— Ну? — все не понимал Егоров. Терпению его явно подходил конец.
— Так ить… Дверь-то я рванул почти сразу, а ее там… и след простыл!
Григорьев хоть и смотрел на Егорова, но взгляд его был устремлен как будто внутрь себя. Слова давались с трудом.
— Ну, так и что?! — недоумевал Егоров. — Ну, сбежала краля твоя! Не стала тебя, дурака, дожидаться!
— Да нет, Емельян Савелич, — Григорьев наконец поднял глаза и как-то даже с укоризной посмотрел на сержанта, — дверь-то в чулан вела… Глухой чулан… Оттудова выхода-то нету! Так вот я и говорю, что она сквозь землю, выходит, и провалилась…
Егоров уставился на Григорьева. Вроде не врет, это он видел точно.
На ожившем к новому дню постоялом дворе уже царила утренняя суета. Многочисленная дворня суетилась по хозяйству.
Григорьев — подпрапорщик лейб-гвардии Измайловского полка, статный молодец, всего на палец ниже двухметрового Егорова, как ребенок, тоскливо смотрел на сержанта, ухватившись за повод его коня. Егорову стало не по себе.
— Ладно, потом разберемся, — наконец сказал он. — Смотри тута, чтобы с их благородия волосок не упал! Я мигом!

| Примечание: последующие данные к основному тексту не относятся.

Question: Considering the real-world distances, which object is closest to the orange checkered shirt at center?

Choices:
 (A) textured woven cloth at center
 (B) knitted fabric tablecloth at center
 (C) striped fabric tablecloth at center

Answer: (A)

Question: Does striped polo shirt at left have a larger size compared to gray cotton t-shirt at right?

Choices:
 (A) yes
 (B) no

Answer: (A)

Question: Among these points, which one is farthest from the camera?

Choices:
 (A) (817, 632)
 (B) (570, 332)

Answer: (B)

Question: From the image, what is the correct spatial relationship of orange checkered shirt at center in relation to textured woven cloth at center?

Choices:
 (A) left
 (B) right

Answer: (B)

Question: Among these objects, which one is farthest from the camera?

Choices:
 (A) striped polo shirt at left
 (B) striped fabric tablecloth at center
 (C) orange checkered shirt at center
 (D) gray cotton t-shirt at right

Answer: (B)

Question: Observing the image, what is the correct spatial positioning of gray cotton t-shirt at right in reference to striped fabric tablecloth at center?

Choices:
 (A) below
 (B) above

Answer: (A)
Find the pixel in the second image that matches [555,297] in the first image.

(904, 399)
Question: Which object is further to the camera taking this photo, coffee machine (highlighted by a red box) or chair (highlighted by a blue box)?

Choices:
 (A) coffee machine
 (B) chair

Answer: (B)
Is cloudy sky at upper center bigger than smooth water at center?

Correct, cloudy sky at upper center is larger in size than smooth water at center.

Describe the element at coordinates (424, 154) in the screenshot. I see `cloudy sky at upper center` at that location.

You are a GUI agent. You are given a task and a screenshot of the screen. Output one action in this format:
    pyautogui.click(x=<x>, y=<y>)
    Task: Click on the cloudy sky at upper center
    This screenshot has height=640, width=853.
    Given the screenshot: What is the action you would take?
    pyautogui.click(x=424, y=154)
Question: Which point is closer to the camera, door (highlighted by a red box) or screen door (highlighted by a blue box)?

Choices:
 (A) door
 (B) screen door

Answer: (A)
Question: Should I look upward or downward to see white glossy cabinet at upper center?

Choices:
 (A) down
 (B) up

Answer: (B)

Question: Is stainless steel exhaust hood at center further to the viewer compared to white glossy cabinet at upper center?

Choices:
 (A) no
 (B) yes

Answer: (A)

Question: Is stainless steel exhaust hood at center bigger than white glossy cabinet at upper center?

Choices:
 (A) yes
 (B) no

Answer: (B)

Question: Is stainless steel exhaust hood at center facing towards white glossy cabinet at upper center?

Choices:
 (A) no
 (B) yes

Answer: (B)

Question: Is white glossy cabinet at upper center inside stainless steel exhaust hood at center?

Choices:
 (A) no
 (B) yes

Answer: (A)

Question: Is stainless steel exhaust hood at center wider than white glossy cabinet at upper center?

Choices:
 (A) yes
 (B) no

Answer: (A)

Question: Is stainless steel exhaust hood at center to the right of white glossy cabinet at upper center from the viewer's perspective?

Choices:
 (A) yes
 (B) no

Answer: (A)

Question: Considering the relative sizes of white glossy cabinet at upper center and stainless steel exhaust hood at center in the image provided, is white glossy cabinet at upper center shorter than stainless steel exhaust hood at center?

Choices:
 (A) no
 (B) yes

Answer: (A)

Но Григорьев, казалось, не слышал его.
В этот момент створки окна на втором этаже флигеля с треском распахнулась, и в проеме, высунувшись чуть не по пояс и вывалив вперед неимоверных размеров титьки, показалась дворовая баба. Лицо ее было плоское и круглое. Щеки, сдавившие картофелину носа, лихорадочно горели. Набрав в грудь побольше воздуха, баба заголосила что есть мочи, с надрывом и повизгиванием:
— Ой, люди добры! Дохтур-то германский помёр! Ой, господи, помёр дохтур-то!
Все мигом пришло в движение. По двору забегали, заорали, захлопали дверьми.
— Какой он тебе германский, дура! — прошамкал, ковыляя мимо, какой-то беззубый мужичонка, торопясь в числе первых пробиться к двери. — Аглицкий дохтур-то был!
— Не аглицкий, а гишпанский! — послышался другой мужской голос. — Сам слыхивал, как барин сказывал.
— Сам ты гишпанский, дурилка ты навозная, — не сдавался мужичонка, — он же по-аглицки глаголил!
— Что?! Это я дурилка?! А я вот тебе сейчас как по уху-то тресну, так ты у меня по-басурмански заговоришь, грамотей хренов!
— Ты мне?! А ну съезди! — выпятив вперед редкую бороденку, вдруг петухом наскочил на обидчика щуплый мужик.
Баба с толстым лицом, не переставая, надрывно орала. Захлопали ставни окон. Другие постояльцы тоже стали высовываться наружу, чтобы узнать причину утреннего переполоха.
— Эй! Григорьев, — свесившись с лошади, тормошил сослуживца сержант, — очнись, Григорьев! А ну, сгоняй-ка, глянь, что там с дохтуром-то?
Но с Григорьевым творилось что-то странное. Он, мелко крестясь, уже открыто трясся всем телом. Егоров с сочувствием поглядел на подчиненного. Это был один из тех редких случаев, когда он не знал, что делать. Да и Хресков, как назло, куда-то запропастился.
— Нечистая… Как в чулане-то исчезла, так я сразу-то и понял, что нечистая… — повторял Григорьев, клацая зубами и тоскливо уставившись куда-то вдаль. — Черт это был в бабском обличье! — театральным шепотом причитал он. — Ей-богу, черт!
По его белым, в обтяжку, панталонам стало заметно растекаться темное пятно.
— Тьфу ты, мать честная! — в сердцах выругался Егоров. Не слезая с лошади, он саданул тростью пробегавшего мимо дворового.
— Ой, бля! Больно-о-ть, вашаблагародь! — завизжал мужик.
— А ну пособи, не видишь, дурень, офицер не в себе…
Григорьеву действительно было уже совсем плохо. Расширенные глаза его ничего не выражали, кроме животного страха, как у бычка перед закланием. «Эк его скрутило-то! — подумал, крестясь, Егоров. — Никак и впрямь нечистый накуролесил!»
А мужик тем временем уже орал через весь двор:
— Дядь Прохор, подь сюды! Пособить треба! Гля, тут охвицер уссался!..
К вечеру того же дня из Ставки главнокомандующего, расположившейся в новом, отстраиваемом на европейский манер городе Симферополе, со специальным нарочным было отправлено срочное донесение императрице: «Резанов поправился!»